Net profit dropped to $7.9 million in the 12 months ended June 30 from $73.9 million a year earlier, in what departing chairman Ed Johnson described as a "disappointing and totally unacceptable group performance," according to the company's annual review, mailed to shareholders. The slide in profit came even as the construction firm boosted revenue 12 percent to $2.73 billion.
Fulton Hogan took a $27.4 million charge from losses in associate companies and joint ventures, and has logged a $55.6 million provision for future losses from its JV.
The Pacific Highway project in New South Wales has been a monkey on its back this year, with the A$705 million upgrade running into difficulties with a stream of bad weather holding up work.
Managing director Nick Miller said the company is slowing its growth aspirations in Australia after building its presence across all states and territories in the world's 12th biggest economy, which was "critical to our strategy." The company rejigged its Australian operations to attract more specialists in its two work streams - industries and construction.
"Absolutely we've had a tough year, but we are very confident between the board and myself we have the business back on track, back to a stable position, and our performance in the first quarter would underpin that," Miller told BusinessDesk.
Ross Asset investors want liquidation put out for tender
A group of investors in the failed Ross Asset Management group has asked the High Court to be admitted as a party to proceedings and called for the liquidation of the companies to be put out to tender.
A tentative new date of Dec. 10 has been set for the Financial Markets Authority to update the High Court on the Ross Asset Management receivership, by which time receiver PwC is expected to have applied to liquidate the group.
At the court today, Bruce Tichbon, who represents more than 50 percent of investors in David Ross’s group of investment companies, sought to be admitted to proceedings. Tichbon told BusinessDesk he was concerned his group wasn’t being kept in the loop and it was “only by luck” he found out about today’s hearing.
In Tichbon’s memo to the court he also sought for any liquidation to be put out to tender with a clear brief on strategy and costs.
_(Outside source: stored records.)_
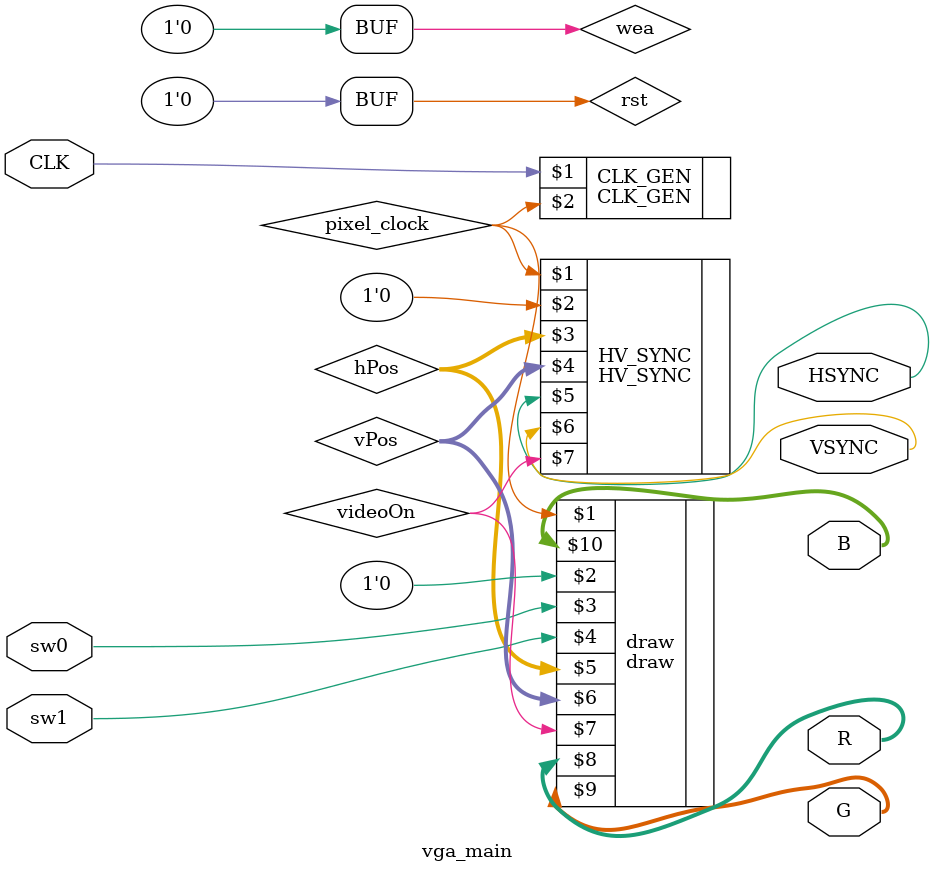
<source format=v>
module vga_main(
    input CLK,
    input sw0,
    input sw1,
    output HSYNC,
    output VSYNC,
    output [4:0] R,
    output [5:0] G,
    output [4:0] B
    );

reg rst;
wire videoOn;
wire [9:0]hPos;
wire [9:0]vPos;
wire  data;
wire [18:0] addr;
reg wea;
reg dataa;

initial begin
    rst <= 0;
    wea <= 0;
end

CLK_GEN CLK_GEN(
    CLK,
    pixel_clock
    );

HV_SYNC HV_SYNC(pixel_clock,
    rst,
    hPos,
    vPos,
    HSYNC,
    VSYNC,
    videoOn
    );
//Ball Bouncing draw block
draw draw(
        pixel_clock,
        rst,
        sw0,
        sw1,
        hPos,
        vPos,
        videoOn,
         R,
         G,
         B
        );
/*
img_ram img_ram(
pixel_clock,
wea,
addr,
dataa,

pixel_clock,
addr,
data
);
draw_ram draw_ram(
        pixel_clock,
        rst,
        sw0,
        hPos,
        vPos,
        data,
        addr,
        videoOn,
         R,
         G,
         B
        );
        */
endmodule

</source>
Wellington fund manager Rangatira buys controlling stake in Rainbow's End
Wellington-based fund manager Rangatira Investments will take control of amusement park Rainbow's End after entering into a lock-up agreement to buy operator New Zealand Experience, valuing the company at $13.3 million.
The Trustees of the Estate of George Ryerson Gardiner, which owns 74.86 percent of NZE, have agreed to a lock-in agreement with Rangatira under which the investment company will make a full takeover at 36 cents a share, NZE said in a statement. The trustee’s shares are held by Garlow Management.
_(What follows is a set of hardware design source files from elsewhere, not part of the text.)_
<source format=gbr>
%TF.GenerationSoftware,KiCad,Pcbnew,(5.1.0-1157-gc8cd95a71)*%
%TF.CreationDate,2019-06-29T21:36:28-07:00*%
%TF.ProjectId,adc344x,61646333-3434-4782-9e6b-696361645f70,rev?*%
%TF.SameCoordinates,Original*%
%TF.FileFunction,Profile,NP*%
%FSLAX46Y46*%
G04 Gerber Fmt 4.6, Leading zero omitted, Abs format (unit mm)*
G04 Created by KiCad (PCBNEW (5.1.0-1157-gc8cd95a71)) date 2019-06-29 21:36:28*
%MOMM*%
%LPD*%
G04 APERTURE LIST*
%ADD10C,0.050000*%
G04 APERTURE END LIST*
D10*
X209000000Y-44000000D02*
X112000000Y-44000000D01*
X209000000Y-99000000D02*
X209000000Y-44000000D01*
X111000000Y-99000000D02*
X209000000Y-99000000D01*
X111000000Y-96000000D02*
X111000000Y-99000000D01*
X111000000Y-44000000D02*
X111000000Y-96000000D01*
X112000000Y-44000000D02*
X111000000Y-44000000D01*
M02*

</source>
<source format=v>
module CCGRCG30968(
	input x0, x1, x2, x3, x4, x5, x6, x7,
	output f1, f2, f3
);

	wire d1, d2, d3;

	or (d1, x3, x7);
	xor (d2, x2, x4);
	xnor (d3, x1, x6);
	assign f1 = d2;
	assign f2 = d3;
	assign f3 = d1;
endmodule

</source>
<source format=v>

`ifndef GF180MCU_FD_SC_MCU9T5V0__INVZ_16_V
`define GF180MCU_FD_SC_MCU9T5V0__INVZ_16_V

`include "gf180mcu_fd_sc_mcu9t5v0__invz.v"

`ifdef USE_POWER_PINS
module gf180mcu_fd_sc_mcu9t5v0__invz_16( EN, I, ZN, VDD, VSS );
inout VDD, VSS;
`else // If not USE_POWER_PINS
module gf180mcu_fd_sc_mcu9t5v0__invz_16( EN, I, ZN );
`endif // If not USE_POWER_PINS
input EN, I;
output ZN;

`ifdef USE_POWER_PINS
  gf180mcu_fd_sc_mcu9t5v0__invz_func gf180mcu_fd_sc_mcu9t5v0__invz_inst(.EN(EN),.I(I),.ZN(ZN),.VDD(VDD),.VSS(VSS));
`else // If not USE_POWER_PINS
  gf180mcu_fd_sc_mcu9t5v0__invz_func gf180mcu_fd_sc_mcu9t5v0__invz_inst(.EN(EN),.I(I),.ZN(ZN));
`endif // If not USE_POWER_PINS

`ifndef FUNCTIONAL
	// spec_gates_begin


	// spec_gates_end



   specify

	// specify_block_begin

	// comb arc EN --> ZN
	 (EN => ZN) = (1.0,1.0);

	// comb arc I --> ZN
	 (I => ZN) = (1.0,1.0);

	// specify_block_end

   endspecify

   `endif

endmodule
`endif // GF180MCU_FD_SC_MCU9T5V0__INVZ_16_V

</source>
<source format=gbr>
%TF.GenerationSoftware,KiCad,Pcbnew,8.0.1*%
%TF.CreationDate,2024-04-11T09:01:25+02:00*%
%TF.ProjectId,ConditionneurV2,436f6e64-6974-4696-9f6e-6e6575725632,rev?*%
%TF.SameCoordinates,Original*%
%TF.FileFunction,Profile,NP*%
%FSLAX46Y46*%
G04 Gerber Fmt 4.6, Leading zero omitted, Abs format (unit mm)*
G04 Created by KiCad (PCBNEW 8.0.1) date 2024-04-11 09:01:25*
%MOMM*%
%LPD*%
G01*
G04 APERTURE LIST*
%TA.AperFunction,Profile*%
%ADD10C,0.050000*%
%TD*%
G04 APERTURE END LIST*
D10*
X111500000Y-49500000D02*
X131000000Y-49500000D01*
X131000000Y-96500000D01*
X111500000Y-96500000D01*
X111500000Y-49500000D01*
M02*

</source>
NZ Experience shares jumped 9.8 percent to 45 cents, indicating Rangatira might have to sweeten its offer if it wants to buy out all shareholders.
NZ dollar rallies as US Black Friday stokes risk appetite
The New Zealand dollar rallied after the Black Friday sales following Thanksgiving stoked optimism consumer sentiment in the US is on the mend and encouraged investors to seek higher yields.
The kiwi traded at 82.41 US cents at midday in Wellington from 82.40 cents in late New York trading on Friday and up from 81.63 cents in Wellington at the end of last week.